Voilà, voilà. Imaginer maintenant le nombre que représentent les forces de la Répressive, les classes dominantes, les diverses forces de sécurité, les informateurs et autres civils travaillant au gouvernement. Vous voyez le nombre que cela peut représenter dans une ville ? On a même pas besoin de venir chercher la cible elle viendra à nous d’une manière ou d’une autre. Et le tout sans utilisation de la force, mais avec une base de donnée des cibles mise à jour et d’un simple besoin de communication d’informations qui n’a même pas besoin de se faire en temps réel. Pas bien compliqué au fond, et bien sûr sans « violence » et avec le sourire. Et puis ce qu’il y a de bien avec la violence psychologique c’est que la personne aura du mal à se plaindre pour trouver du réconfort. Quand tu reviens la tête en sang ya toujours une bonne âme qui va faire preuve d’empathie, tu peux mettre un mot sur tes maux. Bah là non, même ça c’est plus permis avec les plastics, tu peux même plus passer pour une victime si tu te fais attaquer. On pourra même te dire que tu exagères, que tu déraisonnes, que tu fais de la parano, etc. De victime tu passeras bientôt à coupable. Imagine, tu t’es fait cramer le cerveau au point de finir à l’asile, en sortant tu vas te faire rejeter par tout le monde parce que maintenant t’es considéré comme fou, mais pénalement t’es même pas une victime, dans nos lois ya rien de prévu pour punir l’intensité d’un cramage de cerveau et ces conséquences comme on pourrait le faire avec un dommage corporel. Et bien sûr tout le monde trouve ça normal, en revanche si tu claques un provocateur qui veux te cramer le cerveau suite à une accumulation, ben là tu vas avoir tout le monde sur le dos et tu seras responsable pénalement. Pervers non ?

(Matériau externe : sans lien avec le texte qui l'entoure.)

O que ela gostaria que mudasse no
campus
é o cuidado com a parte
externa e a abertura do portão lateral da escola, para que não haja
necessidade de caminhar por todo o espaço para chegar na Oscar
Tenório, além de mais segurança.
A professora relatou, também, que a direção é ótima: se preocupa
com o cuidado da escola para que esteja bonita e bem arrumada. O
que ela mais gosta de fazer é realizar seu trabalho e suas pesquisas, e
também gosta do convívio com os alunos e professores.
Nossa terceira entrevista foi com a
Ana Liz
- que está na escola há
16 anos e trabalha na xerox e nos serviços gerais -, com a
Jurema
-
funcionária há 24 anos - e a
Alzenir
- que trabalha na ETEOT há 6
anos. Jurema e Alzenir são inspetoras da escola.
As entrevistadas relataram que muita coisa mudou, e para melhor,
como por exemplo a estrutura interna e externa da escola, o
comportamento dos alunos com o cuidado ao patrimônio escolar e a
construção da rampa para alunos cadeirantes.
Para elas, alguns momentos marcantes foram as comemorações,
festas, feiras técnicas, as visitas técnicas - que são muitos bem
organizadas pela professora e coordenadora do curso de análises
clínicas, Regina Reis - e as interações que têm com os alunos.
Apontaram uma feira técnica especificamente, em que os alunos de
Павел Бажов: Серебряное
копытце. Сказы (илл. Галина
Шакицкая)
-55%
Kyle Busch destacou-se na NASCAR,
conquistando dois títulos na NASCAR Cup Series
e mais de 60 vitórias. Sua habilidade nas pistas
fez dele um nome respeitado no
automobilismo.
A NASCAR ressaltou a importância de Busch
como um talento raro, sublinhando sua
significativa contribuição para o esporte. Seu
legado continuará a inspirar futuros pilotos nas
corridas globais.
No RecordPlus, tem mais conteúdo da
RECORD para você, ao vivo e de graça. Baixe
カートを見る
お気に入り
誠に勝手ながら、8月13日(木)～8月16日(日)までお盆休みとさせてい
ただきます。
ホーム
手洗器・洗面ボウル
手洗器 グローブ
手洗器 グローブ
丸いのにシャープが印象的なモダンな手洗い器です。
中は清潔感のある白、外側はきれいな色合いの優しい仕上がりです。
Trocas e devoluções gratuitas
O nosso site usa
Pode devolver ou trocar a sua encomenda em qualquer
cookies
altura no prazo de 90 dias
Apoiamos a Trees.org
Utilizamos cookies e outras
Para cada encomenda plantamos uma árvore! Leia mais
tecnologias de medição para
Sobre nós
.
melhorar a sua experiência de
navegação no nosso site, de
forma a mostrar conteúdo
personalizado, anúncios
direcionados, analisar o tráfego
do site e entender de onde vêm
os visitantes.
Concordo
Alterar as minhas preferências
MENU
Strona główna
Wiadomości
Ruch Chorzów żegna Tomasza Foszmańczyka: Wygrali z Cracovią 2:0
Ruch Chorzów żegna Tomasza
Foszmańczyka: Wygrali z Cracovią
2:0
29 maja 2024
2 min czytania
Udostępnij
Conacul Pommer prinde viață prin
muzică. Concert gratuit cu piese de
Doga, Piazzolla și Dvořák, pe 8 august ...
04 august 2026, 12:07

Alors ça c’est un peu la base, après ya des variantes dans la mise en œuvre, le nombre de personnes impliquées pour augmenter ou diminuer l’intensité, les temps de pause pour faire croire à la cible que c’est fini, le faire lourdement, en discrétion, etc. On peut tout autant communiquer en temps réel avec nos puces, voir même envoyer des sons, paroles et autres types de stimulations avec ces puces que tout le monde a, en le sachant ou non, mais c’est une autre histoire. Donc c’est précisément le but de notre rapport cognitif que l’on remettra demain, de quelle façon utiliser ces procédés de manière optimum en fonction de ce que l’on veut faire faire à la cible. Des fois c’est juste pour la virer d’un lieu, des fois pour la cramer et la pousser au suicide.
Voilà, maintenant c’est comme ça qu’on règle nos comptes, avec la terreur youkaïdi, youkaïda. On te baise avec le sourire, c’est légal, et en plus ça n’existe pas. Bon on dit pas que des fois y a eu des ratés, genre des gars qui se sont procuré des armes et ont tiré dans le tas. Mais bon ça s’est souvent passé dans les écoles, les fils à papa qui sont au courant des procédures sont pas encore trop pros et veulent faire comme les grands sans trop savoir gérer, alors du coup … Et encore je parle pas de certaines para cliques qui se mettent en place, des groupes privées qu’on paie pour envoyer un type à l’hosto et autres types d'activités criminelles, on essaie de les récupérer mais bon.
Alors on ne tue plus monsieur, on suicide. Nous sommes civilisés et non violent. Le temps des hommes qui s’assument et prennent des risques est révolu. Le meurtre est à portée de toute lope en groupe, au pire elles prendront des gnons et iront faire du fric en portant plainte. On n’aime pas la violence chez nous monsieur, mais on sait tuer intelligemment, sans trace, sans risque et en toute hypocrisie. Bienvenue à absurde Land, la nouvelle société à responsabilité limitée.